Question

The equation of the plane containing the $\frac{x}{2} = \frac{y}{3} =\frac{z}{4} $ and perpendicular to the plane containing the straight lines $\frac{x}{3} = \frac{y}{4} = \frac{z}{2} $ and $\frac{x}{4} = \frac{y}{2} = \frac{z}{3} $ is :

• A. x + 2y - 2z = 0
• B. x - 2y + z = 0
• C. 5x + 2y - 4z = 0
• D. 3x + 2y - 3z = 0

Answer 1

The Correct Option is B

To solve the problem, we need to find the equation of a plane that contains the line given by \(\frac{x}{2} = \frac{y}{3} =\frac{z}{4}\) and is perpendicular to another plane that contains the lines \(\frac{x}{3} = \frac{y}{4} = \frac{z}{2}\) and \(\frac{x}{4} = \frac{y}{2} = \frac{z}{3}\).

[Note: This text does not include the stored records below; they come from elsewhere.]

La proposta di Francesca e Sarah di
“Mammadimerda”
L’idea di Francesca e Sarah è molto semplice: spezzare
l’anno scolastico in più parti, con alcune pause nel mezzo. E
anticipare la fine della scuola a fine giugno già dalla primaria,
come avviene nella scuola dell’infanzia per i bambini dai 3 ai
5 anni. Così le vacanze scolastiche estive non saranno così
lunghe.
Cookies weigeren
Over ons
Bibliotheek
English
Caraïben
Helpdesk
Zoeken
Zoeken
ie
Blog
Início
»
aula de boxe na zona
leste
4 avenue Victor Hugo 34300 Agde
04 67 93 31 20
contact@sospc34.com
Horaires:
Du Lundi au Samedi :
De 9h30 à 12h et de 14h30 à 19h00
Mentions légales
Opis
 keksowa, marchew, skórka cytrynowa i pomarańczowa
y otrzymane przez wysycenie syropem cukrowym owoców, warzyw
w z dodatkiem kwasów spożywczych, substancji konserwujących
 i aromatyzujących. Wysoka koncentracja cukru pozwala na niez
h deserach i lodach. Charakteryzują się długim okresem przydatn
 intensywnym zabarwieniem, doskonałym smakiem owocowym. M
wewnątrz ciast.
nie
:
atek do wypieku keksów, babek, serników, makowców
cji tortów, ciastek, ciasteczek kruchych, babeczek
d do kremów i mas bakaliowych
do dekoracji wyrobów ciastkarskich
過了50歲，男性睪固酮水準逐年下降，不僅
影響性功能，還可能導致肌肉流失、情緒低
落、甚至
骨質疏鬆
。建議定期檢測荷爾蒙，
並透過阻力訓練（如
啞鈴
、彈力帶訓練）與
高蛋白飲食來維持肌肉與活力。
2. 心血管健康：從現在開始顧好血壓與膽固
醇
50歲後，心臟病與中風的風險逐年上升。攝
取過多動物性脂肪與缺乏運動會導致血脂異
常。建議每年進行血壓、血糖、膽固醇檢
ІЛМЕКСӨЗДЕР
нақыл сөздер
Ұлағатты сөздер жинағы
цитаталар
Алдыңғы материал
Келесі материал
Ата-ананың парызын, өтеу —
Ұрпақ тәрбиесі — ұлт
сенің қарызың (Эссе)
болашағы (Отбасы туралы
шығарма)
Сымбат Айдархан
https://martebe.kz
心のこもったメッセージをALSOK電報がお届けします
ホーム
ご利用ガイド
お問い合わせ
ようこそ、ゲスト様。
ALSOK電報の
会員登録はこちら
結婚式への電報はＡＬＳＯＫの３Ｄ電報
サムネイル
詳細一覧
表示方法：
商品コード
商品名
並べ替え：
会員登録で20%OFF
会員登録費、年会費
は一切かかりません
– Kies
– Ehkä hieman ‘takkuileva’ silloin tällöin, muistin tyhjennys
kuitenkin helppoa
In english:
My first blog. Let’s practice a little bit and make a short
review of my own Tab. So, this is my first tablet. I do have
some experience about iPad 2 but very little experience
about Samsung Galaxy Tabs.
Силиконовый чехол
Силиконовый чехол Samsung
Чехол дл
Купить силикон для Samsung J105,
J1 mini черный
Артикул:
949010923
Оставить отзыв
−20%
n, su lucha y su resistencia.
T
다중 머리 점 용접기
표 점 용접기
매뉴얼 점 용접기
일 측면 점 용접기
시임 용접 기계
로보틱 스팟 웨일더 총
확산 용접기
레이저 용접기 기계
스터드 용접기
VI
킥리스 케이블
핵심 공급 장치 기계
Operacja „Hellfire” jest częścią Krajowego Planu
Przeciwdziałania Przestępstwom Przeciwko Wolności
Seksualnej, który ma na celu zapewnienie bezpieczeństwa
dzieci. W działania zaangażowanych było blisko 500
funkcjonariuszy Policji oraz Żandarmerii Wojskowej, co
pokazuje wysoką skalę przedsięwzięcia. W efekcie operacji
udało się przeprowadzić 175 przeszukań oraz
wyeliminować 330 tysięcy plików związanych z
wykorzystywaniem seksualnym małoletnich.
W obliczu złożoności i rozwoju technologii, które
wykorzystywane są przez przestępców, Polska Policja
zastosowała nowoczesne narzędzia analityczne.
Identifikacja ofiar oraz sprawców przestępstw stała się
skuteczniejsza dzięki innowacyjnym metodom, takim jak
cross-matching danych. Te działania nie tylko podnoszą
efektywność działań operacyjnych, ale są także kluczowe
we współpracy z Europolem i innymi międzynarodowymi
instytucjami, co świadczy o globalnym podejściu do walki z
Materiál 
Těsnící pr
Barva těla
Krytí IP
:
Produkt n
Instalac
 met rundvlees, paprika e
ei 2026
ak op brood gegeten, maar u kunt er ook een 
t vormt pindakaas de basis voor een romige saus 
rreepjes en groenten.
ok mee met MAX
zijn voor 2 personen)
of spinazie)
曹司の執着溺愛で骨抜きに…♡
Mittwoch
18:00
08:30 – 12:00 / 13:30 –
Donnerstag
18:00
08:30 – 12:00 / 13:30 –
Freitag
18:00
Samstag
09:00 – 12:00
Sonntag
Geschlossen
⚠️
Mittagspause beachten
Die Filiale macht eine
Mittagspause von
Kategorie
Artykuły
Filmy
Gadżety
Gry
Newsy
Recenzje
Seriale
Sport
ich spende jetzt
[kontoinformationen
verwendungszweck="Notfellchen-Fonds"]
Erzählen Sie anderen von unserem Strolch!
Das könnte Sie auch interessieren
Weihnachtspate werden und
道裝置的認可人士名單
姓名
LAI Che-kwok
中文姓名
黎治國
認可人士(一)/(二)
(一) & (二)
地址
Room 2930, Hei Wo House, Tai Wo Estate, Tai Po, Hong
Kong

1. First, let's find the direction ratios of the given lines:
   • For the line represented by \(\frac{x}{2} = \frac{y}{3} =\frac{z}{4}\), the direction ratios are 2, 3, 4.
   • For the line \(\frac{x}{3} = \frac{y}{4} = \frac{z}{2}\), the direction ratios are 3, 4, 2.
   • For the line \(\frac{x}{4} = \frac{y}{2} = \frac{z}{3}\), the direction ratios are 4, 2, 3.
2. The plane containing the lines \(\frac{x}{3} = \frac{y}{4} = \frac{z}{2}\) and \(\frac{x}{4} = \frac{y}{2} = \frac{z}{3}\) will have a normal vector along the cross product of their direction vectors:
   • Direction vector of line 1: \(\langle 3, 4, 2 \rangle\)
   • Direction vector of line 2: \(\langle 4, 2, 3 \rangle\)
3. Compute the cross product: \(\langle 3, 4, 2 \rangle \times \langle 4, 2, 3 \rangle = \langle (4 \times 3 - 2 \times 2), (2 \times 4 - 3 \times 3), (3 \times 2 - 4 \times 4) \rangle = \langle 8, -1, -10 \rangle\).
4. The plane we find needs to be perpendicular to the vector \(\langle 8, -1, -10 \rangle\), which will serve as the normal vector for our desired plane. Additionally, this plane contains the direction ratios 2, 3, 4 of the line \(\frac{x}{2} = \frac{y}{3} =\frac{z}{4}\).
5. The equation of the plane can be expressed in terms of general form using the normal vector: \(ax + by + cz = 0\). Substituting the given direction ratios of line, \(a(2) + b(3) + c(4) = 0\). Considering the coefficients are proportional to the normal vector to both conditions: normal and containing the line, we apply the known normal.
6. Test the options to find the suitable plane:
   • For \(x - 2y + z = 0\), substituting a point from the line might not be immediate. Check if direction (resultant plane normal should be orthogonal to the plane): \(8 \times 1 + (-1) \times (-2) + (-10) \times 1 = 8 + 2 - 10 = 0\), indicating orthogonality.

Thus, the equation of the plane satisfying both conditions is \(x - 2y + z = 0\).